#### Task requirements
The answer must be every line from the listing that holds the string "href".

#### Excerpted records

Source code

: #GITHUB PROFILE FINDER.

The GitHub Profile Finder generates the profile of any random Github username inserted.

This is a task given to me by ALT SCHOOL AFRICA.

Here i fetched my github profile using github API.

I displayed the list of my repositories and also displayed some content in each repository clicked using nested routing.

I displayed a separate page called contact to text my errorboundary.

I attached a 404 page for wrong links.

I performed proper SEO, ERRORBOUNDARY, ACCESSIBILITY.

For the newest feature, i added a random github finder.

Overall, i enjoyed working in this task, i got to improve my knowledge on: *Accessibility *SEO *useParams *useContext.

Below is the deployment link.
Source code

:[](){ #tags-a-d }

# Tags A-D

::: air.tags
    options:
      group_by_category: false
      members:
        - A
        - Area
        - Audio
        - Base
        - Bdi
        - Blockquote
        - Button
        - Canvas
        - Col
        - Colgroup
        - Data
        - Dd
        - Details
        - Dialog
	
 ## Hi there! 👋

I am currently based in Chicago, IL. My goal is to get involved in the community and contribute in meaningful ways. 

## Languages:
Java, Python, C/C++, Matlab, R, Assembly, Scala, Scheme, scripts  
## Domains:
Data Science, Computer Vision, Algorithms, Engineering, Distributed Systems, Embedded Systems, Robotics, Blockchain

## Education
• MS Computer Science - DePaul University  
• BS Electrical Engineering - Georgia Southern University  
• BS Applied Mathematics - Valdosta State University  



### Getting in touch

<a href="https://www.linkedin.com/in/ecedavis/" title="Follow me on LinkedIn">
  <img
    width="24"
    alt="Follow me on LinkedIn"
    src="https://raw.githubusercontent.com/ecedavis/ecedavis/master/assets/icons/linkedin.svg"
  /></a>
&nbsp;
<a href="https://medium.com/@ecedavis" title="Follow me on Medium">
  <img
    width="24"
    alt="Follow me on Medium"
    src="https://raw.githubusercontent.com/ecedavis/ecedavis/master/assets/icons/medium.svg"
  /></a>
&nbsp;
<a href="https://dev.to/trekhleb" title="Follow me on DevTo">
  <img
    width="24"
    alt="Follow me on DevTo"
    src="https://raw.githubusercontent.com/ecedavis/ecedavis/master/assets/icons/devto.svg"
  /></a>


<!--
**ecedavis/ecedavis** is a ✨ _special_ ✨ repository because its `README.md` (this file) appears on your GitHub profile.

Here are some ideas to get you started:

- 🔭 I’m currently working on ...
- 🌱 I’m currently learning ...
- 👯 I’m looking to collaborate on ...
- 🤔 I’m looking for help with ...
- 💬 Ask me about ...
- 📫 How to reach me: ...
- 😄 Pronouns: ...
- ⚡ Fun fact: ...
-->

#### Result for this exercise
<a href="https://www.linkedin.com/in/ecedavis/" title="Follow me on LinkedIn">
<a href="https://medium.com/@ecedavis" title="Follow me on Medium">
<a href="https://dev.to/trekhleb" title="Follow me on DevTo">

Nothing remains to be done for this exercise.